Garg is known for being humane and innovative in dealing with crimes. One such instance was the release of a woman who had murdered her husband. During the probe, police found out that the man was killed when he attempted to rape their daughter. Following this, Garg ordered her release under Section 100 of the IPC, holding that the woman, acted in self-defense. This brought national attention on the case as an instance of law not being blind after all.

In 2013, Garg was commended for preventing the marriage of an HIV-infected man with a young girl in Devadanapatti in Theni District of Tamil Nadu a few minutes before her marriage.

Garg also played a key role in the first conviction in the state in a case of land grabbing which was a very pertinent issue at the time. Besides, in Dharmapuri, Garg busted a kidney trade racket in 2013 by making several arrests and nabbing the kingpin, Garg brought an end to the organ grafting racket, which was one of the crimes with the highest gravity.

Garg took effective action against those involved in female infanticide and got murder cases registered against those involved in female infanticide.

=== Deputy Inspector General ===
In 2016, he went on to deputation to the Central Bureau of Investigation as Superintendent of Police. He was the head of the investigation team that detected the murder case of a school-going boy in Ryan International School, Gurgaon which was one of the most sensitive cases in recent times, attracting nationwide attention.

Eventually, Garg was promoted to Deputy Inspector General (DIG) of Police in February 2018, at the Central Bureau of Investigation, New Delhi.

Asra Garg again came into the limelight in September 2019 when he got the vice-president of a Hyderabad-based construction company arrested. Mr Ramachandra Rao Patri, Vice President of Soma Enterprise Limited, allegedly offered a bribe of ₹2 crores to Mr. Garg for settling a matter against the company. Garg immediately filed a complaint against the company executive and got him arrested.

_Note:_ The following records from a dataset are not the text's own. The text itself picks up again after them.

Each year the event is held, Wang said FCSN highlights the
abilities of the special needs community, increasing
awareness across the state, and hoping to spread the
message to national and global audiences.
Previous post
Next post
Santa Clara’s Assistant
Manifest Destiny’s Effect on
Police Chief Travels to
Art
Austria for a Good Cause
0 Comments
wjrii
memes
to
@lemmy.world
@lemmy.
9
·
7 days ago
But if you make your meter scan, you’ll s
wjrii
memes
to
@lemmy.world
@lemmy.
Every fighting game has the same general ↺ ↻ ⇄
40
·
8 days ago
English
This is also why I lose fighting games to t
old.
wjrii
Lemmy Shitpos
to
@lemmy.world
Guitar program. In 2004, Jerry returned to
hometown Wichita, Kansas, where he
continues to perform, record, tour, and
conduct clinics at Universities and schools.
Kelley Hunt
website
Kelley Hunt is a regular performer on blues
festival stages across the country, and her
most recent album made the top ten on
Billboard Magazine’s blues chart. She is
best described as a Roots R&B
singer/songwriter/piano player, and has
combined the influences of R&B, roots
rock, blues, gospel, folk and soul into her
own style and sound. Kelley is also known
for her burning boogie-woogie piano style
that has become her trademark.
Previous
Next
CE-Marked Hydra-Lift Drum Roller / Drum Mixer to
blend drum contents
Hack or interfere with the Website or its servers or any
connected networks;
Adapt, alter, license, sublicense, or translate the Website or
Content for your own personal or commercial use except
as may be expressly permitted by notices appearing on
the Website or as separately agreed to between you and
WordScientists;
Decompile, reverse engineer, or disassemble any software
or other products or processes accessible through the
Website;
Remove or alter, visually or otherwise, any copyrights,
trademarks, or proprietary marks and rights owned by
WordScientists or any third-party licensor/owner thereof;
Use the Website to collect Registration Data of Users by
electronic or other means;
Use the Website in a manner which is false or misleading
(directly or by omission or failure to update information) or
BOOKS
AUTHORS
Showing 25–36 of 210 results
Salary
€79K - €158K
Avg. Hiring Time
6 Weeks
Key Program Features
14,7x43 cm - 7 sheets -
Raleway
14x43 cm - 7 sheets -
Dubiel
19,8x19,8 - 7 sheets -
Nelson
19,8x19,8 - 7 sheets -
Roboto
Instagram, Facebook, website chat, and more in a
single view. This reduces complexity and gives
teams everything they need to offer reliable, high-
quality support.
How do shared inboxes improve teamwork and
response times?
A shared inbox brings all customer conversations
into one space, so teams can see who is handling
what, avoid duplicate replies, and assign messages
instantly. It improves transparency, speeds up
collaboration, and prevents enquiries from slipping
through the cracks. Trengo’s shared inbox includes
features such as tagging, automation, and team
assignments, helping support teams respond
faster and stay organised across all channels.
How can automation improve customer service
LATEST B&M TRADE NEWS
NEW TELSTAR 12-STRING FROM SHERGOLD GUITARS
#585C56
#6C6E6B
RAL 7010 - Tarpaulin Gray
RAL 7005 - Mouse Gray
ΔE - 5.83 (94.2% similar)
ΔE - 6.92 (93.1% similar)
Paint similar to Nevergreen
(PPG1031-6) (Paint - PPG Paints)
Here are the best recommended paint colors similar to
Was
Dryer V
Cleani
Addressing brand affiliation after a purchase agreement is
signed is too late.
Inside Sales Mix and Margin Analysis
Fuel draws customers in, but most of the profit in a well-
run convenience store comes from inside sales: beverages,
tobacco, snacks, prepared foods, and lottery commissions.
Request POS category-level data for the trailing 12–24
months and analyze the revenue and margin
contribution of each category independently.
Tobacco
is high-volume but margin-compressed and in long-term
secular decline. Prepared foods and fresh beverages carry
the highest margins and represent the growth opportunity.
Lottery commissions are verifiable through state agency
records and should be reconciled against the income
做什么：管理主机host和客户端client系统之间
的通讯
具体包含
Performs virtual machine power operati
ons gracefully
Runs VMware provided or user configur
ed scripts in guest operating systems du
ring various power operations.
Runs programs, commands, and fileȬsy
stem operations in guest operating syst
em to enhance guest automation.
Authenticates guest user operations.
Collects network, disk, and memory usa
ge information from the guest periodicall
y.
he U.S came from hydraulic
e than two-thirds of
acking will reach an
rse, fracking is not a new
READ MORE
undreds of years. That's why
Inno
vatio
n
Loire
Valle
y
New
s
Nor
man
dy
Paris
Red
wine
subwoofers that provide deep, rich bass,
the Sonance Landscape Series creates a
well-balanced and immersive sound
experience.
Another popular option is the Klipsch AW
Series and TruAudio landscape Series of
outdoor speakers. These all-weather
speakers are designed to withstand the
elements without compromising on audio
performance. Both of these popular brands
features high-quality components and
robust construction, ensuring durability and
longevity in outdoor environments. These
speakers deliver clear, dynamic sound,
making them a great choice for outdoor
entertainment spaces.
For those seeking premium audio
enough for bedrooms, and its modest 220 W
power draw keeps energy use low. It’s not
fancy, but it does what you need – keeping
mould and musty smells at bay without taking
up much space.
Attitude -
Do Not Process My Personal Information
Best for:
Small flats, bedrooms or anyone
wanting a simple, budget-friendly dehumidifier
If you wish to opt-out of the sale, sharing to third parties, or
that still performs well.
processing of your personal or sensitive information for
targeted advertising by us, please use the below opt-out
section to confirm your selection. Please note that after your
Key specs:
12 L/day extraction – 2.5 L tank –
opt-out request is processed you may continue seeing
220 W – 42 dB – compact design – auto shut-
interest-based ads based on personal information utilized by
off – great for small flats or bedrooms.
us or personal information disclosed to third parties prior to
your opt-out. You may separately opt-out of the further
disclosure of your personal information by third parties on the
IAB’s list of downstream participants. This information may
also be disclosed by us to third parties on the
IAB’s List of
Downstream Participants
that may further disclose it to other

===Inspector General of Police===
In 2022, Garg was promoted to the rank of Inspector General of Police and was later posted in the South Zone in Tamil Nadu.
In 2023, Garg was posted as Additional Commissioner of Police, Law, and Order (L&O), Chennai North.
In 2024, Garg was posted as Inspector General of Police, North Zone of Tamil Nadu. During his tenure as I.G., he was noted for his efforts in tackling ganja peddling across southern and northern parts of Tamil Nadu, including Chennai North.

The Madurai Bench of the Madras High Court appreciated his initiative to collect and present data using CNR numbers, thereby bypassing inefficient methods which lacked acknowledgement.

==Ranks Held==

Indian Police Service
| Insignia | Rank | Date Acquired |
|---|---|---|
|  | Inspector-General – IG | 2022 |
|  | Deputy Inspector-General – DIG | 2018 |
|  | Superintendent of Police – SP | 2008 |
|  | Assistant Superintendent of Police – ASP | 2006 |

==Awards and honours==
- Tamil Nadu Chief Minister's Police Medal for Outstanding Devotion to Duty in 2015.
- Tamil Nadu Chief Minister's Police Medal for Excellence in Public Service in 2023.
- Police Medal for Meritorious Service in 2023.
- Tamil Nadu Chief Minister's Special Medal for Remarkable Work Done in Fighting the Evil of Drug Menace and Illicit Trafficking of Drugs in 2023.